The sad news for Truss and Kwarteng is that the ‘free market’ they so revere
isn’t stupid. The value of the British pound is already collapsing.
Former US Treasury secretary Larry Summers says: “My guess is that the pound
will find its way below parity with both the dollar and the euro.”
Meanwhile, investors look at Truss and Kwarteng’s business model, do the math,
and flee. In the words of Paul Donovan, chief economist at UBS Global Wealth
Management, they now see the Conservative Party as a ‘doomsday cult’.
And as interest rates soar to fight runaway inflation, millions of Britons find
they cannot afford to pay their mortgages. The poor cannot even afford to feed
their children. The strikes and protests proliferate.
It’s probably around this time – midwinter, say – that the next rebellion
occurs in the Conservatives’ parliamentary party.
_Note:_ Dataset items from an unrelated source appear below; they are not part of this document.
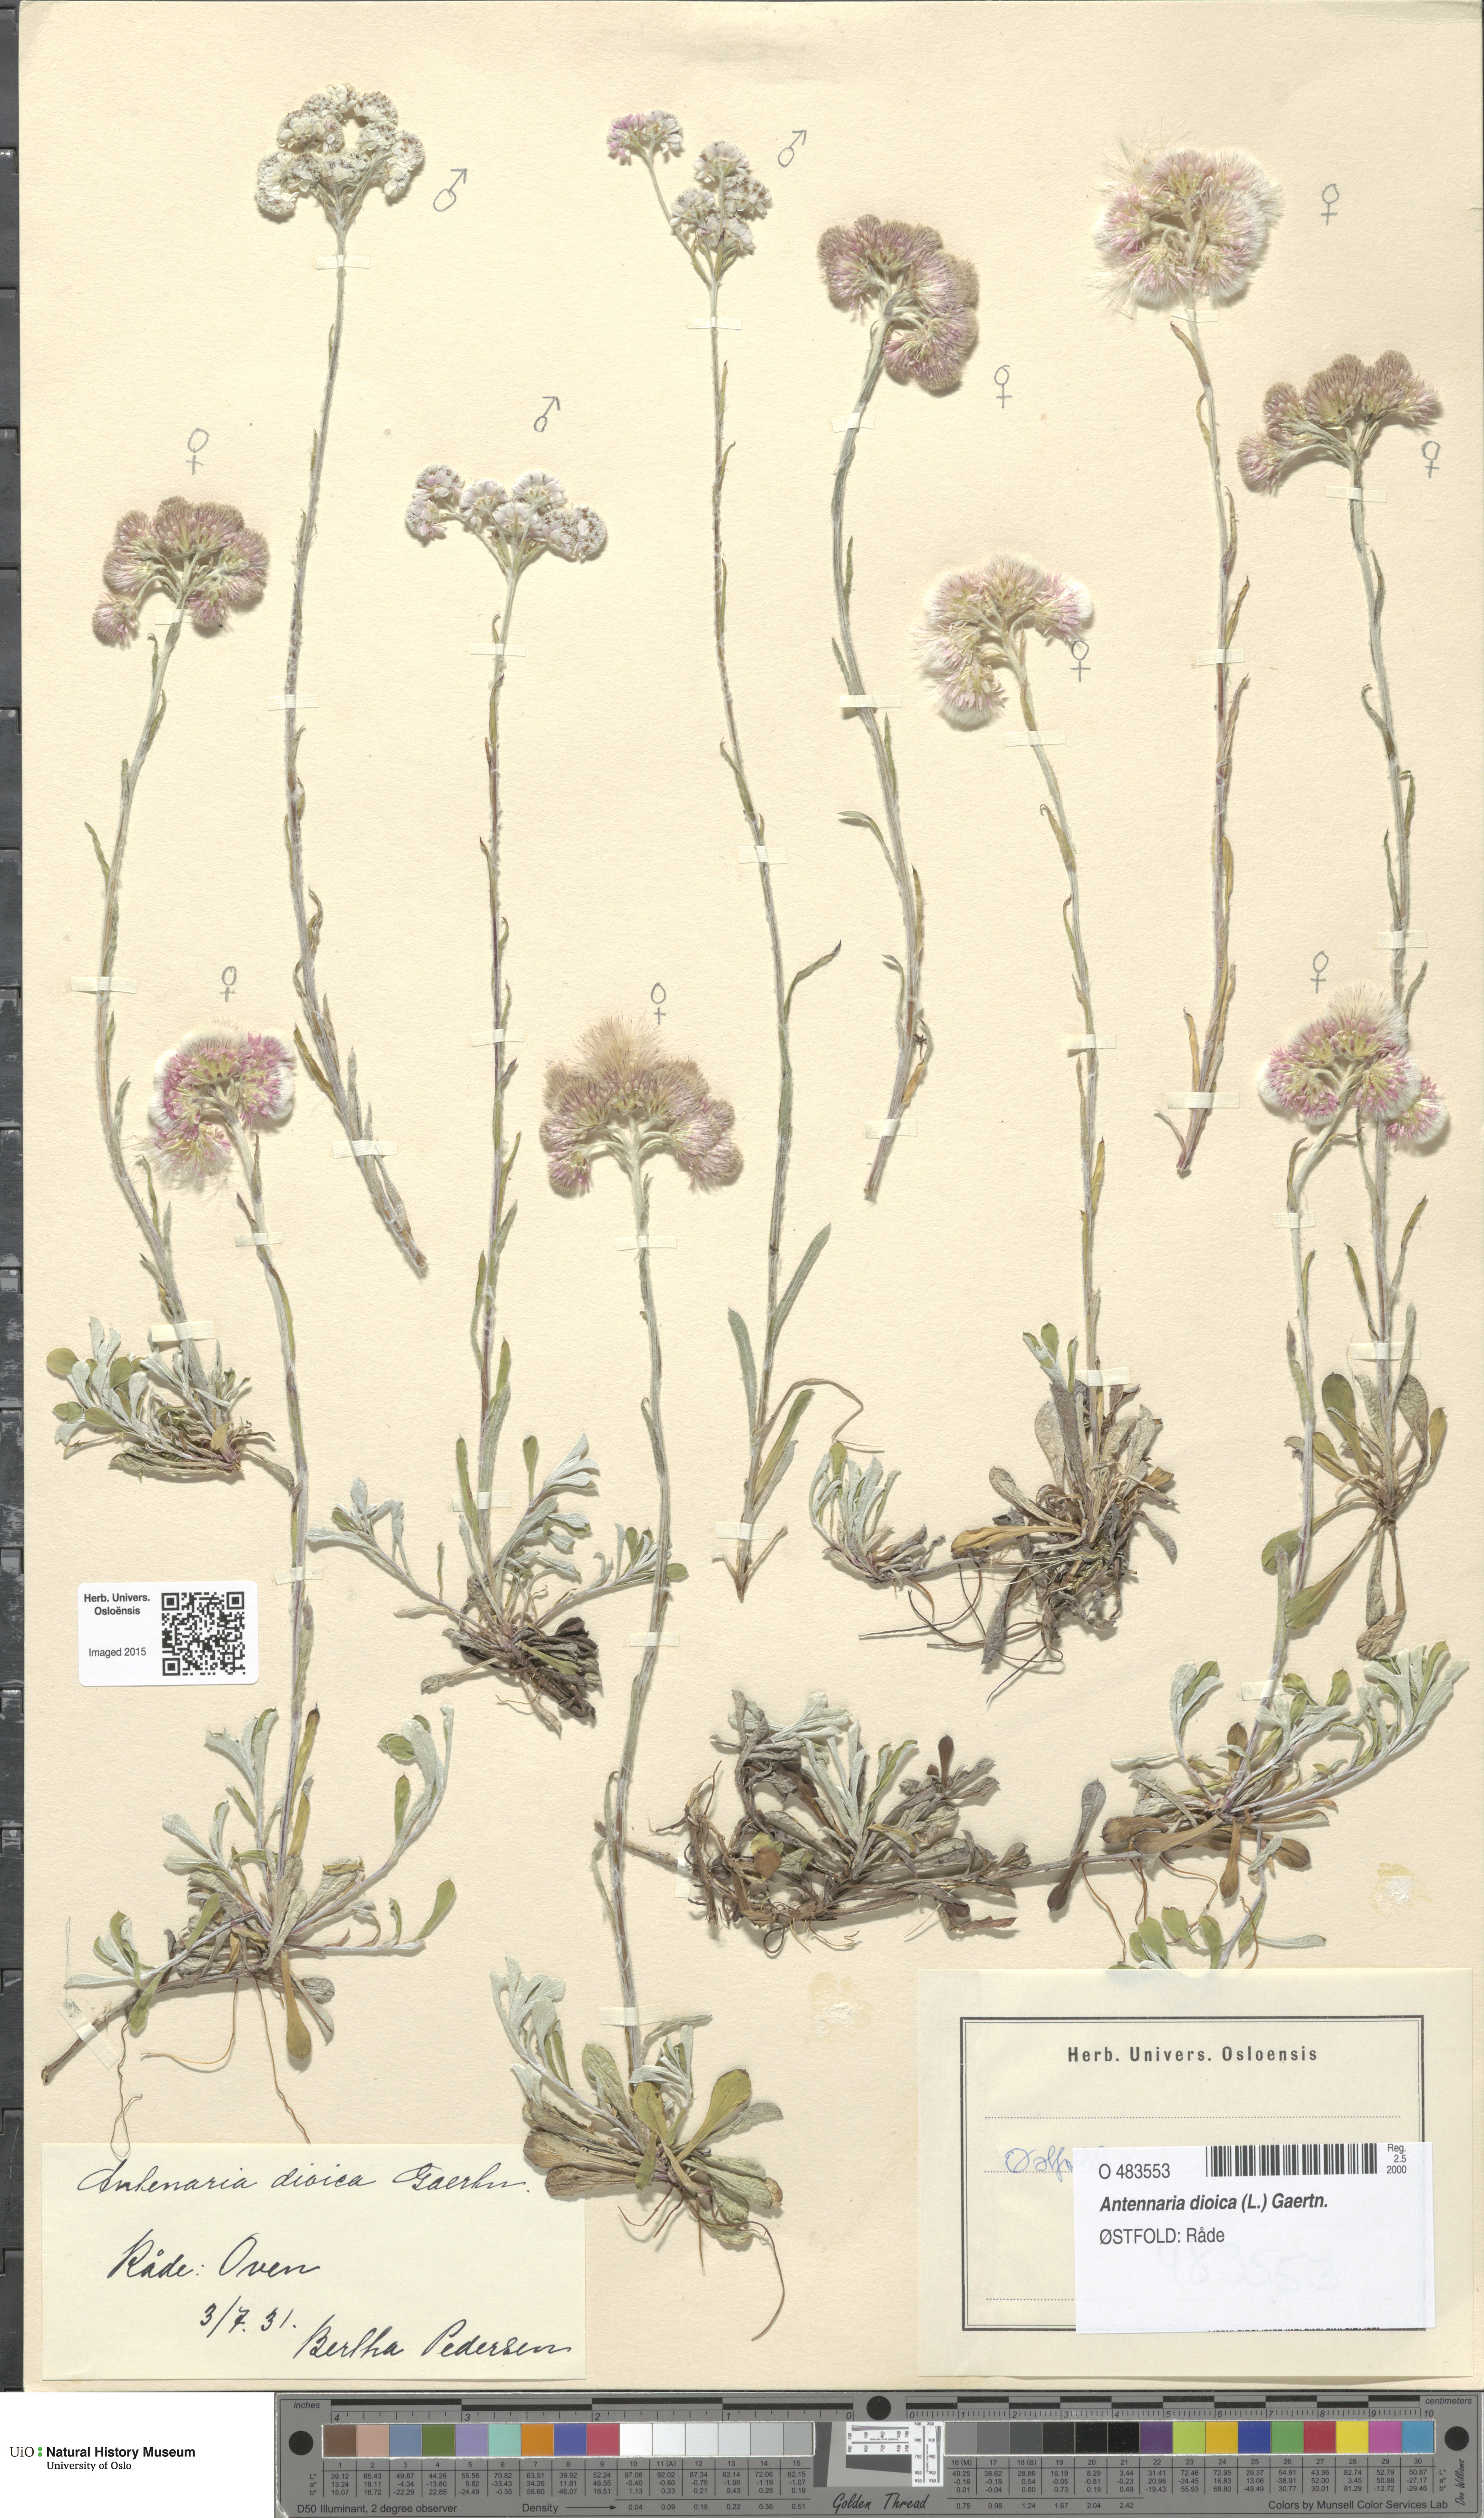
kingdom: Plantae
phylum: Tracheophyta
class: Magnoliopsida
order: Asterales
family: Asteraceae
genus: Antennaria
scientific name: Antennaria dioica
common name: Mountain everlasting
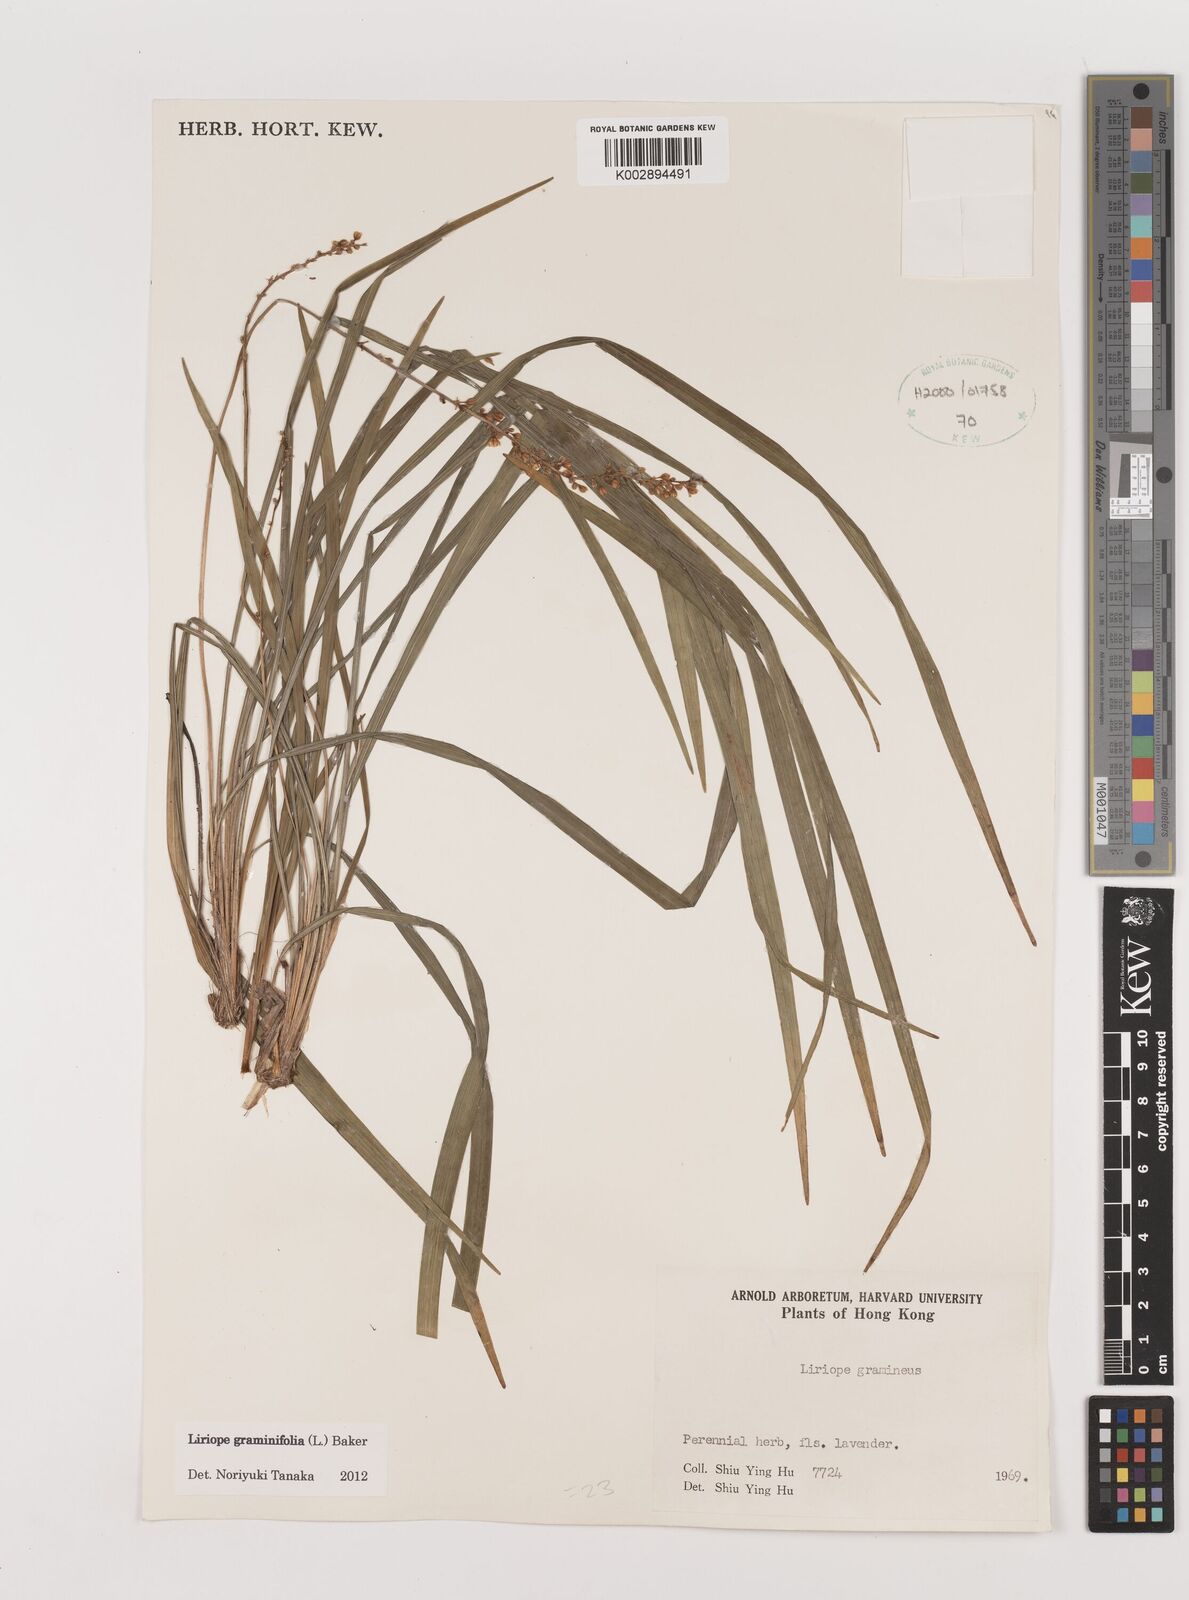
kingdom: Plantae
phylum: Tracheophyta
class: Liliopsida
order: Asparagales
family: Asparagaceae
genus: Liriope
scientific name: Liriope graminifolia
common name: Lilyturf
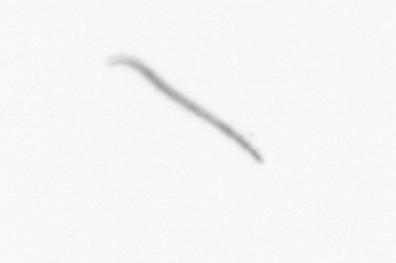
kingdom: Chromista
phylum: Ochrophyta
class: Bacillariophyceae
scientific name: Bacillariophyceae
However, changing horses
would make little difference unless the policy changes. It wouldn’t.
The next prime minister would be chosen by the same tiny band of Conservative
Party members, no matter who the MPs want – and the members’ mindset favours
the ideological purist over the pragmatic realist. As one MP said: “You
can have as many leadership elections as you like. You are only going to end up
with the nutter winning.”
The International Monetary Fund (IMF) has already issued its first warning to
the United Kingdom to get its house in order. Larry Summers accuses the British
government of “behaving like an emerging market turning itself into a
submerging market,” but Truss is not shifting.
It’s a bit like the slow-motion car crash that brought the Sri Lankan
government and economy down, which took more than six months from start to
finish. Liz Truss’s government will not last a year, and the Conservative Party
may then split, leading to an early election (due anyway by 2024).
The Labour party is already seventeen points ahead in the polls, and its lead
may even widen. It will be a wild ride, but the next British government will be
led by Labour, which will rapidly reverse everything that Truss aspires to do.
Gwynne Dyer is an independent journalist whose articles are published in 45 countries.